「ある素材があって、それに塩胡椒をして上質のオリーヴオイルで焼き、これまた上質のバルサミコ酢をふりかければ大抵のものは美味くなる」とウェブ日記に書いたところ、遠く北アメリカ大陸の真ん中あたりに住む人からメールが届いて、その油と酢の銘柄を教えてくれと言う。料理が好きな、あるいは得意な人であれば、質問をするよりも先ず自分であれこれ試してみるだろう。
ロータリーに並ぶ商店の白い壁が午後の日を照り返すニューデリーの街角に、ひとりの男が立っている。ふくらんだショルダーバッグからは、ガイドブックのたぐいがはみ出している。安心できそうな顔つきの同朋が通りかかるたび、男は手に持った地図の一点を指し「ここに行こうと思ってるんですけど、どうですかね」 と訊いている。小便も出ない暑さの中で、相手から戻る言葉は「行けば分かる、行かなければ何も分からない」 といったあたりがせいぜいだ。
凍った滝に登ろうと、雪の夜道を月に向かって歩いていく。数キロ下の遮断機に阻まれて、一般のクルマは入ってこられない。やがて夜が明け、その滝で救難訓練をしようとする警察の一行が、灰色の特殊車両で我々を追い越していく。ずいぶんと遅れて這うように追いすがってきたクルマは訓練を取材するテレビ局のもので、前輪駆動車にもかかわらず、後輪の片方のみにチェーンを巻いている。それでいてひとたび遭難があれば「無謀な計画、貧弱な装備」 と彼らは囃し立てるに違いない。

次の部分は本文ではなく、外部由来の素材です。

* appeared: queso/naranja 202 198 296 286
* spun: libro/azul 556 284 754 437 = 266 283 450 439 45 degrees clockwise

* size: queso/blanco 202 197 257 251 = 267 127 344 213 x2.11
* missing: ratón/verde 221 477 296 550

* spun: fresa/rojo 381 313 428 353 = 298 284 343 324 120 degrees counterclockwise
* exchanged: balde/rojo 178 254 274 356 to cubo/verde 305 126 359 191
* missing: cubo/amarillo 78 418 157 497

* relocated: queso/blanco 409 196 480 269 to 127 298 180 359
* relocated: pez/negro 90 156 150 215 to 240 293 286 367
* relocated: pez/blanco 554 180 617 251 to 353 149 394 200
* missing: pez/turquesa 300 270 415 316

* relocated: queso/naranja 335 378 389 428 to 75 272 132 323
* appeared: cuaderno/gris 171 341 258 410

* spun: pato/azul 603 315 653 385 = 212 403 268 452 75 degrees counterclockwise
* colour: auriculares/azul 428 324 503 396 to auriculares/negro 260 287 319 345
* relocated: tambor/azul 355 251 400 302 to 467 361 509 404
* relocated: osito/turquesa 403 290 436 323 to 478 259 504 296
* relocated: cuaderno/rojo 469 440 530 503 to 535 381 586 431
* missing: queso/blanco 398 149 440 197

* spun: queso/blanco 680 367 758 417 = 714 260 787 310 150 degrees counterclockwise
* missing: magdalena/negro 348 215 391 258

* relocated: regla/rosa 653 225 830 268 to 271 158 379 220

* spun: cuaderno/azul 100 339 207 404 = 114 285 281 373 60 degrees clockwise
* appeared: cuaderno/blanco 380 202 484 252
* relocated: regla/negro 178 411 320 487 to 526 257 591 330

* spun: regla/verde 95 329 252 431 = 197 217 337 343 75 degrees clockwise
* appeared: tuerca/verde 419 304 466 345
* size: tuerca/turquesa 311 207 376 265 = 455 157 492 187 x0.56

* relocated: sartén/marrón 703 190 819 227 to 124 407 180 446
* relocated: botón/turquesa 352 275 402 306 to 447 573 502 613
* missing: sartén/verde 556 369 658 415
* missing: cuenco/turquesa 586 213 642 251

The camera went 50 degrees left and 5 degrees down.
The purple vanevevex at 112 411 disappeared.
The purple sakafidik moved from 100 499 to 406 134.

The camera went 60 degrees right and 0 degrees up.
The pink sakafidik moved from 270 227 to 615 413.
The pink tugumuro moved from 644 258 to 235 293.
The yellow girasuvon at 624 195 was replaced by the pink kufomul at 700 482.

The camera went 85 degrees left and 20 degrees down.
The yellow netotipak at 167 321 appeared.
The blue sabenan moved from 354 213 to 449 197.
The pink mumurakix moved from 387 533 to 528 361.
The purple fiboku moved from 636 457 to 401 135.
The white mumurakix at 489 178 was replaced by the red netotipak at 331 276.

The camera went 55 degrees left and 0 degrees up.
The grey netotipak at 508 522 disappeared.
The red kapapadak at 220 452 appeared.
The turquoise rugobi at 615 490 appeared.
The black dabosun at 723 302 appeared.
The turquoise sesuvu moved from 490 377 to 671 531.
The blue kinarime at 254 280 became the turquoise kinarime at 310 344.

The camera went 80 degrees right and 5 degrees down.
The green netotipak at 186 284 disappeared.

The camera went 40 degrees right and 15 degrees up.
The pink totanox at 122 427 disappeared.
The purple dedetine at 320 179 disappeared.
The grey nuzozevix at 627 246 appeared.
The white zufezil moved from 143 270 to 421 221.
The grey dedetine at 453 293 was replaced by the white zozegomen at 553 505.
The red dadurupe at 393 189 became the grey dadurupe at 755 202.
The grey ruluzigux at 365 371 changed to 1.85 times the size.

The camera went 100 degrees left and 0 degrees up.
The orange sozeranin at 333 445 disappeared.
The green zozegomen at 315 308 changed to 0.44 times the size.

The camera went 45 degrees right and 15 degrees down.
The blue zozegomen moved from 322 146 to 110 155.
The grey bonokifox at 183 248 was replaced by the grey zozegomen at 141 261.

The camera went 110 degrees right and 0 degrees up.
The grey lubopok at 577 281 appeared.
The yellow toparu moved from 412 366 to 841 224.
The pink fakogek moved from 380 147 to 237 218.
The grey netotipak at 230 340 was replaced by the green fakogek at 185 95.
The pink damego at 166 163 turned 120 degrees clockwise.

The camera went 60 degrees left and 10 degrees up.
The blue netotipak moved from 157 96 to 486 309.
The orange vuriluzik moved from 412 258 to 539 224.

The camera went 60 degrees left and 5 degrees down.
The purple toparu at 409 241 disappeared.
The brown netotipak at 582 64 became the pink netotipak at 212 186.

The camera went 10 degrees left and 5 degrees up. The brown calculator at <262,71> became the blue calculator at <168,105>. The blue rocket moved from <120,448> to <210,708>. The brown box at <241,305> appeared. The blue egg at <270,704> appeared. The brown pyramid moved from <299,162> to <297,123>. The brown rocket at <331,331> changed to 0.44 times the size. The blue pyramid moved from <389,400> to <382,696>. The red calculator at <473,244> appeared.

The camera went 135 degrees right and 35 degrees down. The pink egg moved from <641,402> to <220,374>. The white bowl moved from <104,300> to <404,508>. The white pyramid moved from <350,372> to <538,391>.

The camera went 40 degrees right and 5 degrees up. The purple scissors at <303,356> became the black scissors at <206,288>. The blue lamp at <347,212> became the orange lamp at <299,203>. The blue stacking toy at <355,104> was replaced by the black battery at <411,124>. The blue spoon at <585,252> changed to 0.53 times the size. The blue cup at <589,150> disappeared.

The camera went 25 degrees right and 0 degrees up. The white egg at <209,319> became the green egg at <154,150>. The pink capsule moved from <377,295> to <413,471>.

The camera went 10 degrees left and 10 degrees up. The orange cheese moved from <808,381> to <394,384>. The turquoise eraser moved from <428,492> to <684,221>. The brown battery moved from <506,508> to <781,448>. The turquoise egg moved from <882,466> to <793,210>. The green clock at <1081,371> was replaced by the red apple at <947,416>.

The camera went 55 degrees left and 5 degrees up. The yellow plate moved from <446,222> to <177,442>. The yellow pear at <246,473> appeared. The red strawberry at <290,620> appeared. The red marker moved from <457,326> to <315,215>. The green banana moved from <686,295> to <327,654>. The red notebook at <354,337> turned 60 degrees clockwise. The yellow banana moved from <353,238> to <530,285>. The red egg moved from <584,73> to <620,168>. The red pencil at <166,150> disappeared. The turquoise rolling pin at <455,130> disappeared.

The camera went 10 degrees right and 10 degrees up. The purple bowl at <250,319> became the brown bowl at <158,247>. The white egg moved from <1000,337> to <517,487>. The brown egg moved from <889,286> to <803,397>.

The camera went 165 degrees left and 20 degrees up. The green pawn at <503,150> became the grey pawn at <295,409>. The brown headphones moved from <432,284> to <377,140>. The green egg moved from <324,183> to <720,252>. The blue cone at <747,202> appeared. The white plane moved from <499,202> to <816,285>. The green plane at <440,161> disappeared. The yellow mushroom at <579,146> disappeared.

「グーグルアースができて以来、旅はつまらなくなった」 と言う人がいる。前輪駆動車の後輪片側にチェーンを巻いて雪道を上がってきた人たちと同じく、使い古された文体でものを話す人だ。
準備不足は褒められない。しかし準備のしすぎもつまらない。旅がつまらなくなったとすれば、それは "Google Earth" の誕生より160年以上も遡った、トーマス・クックの時代に始まったことではないか。準備についてのちょうど良さを知りたければ、谷口正彦の「冒険準備学入門」 は必読の書である。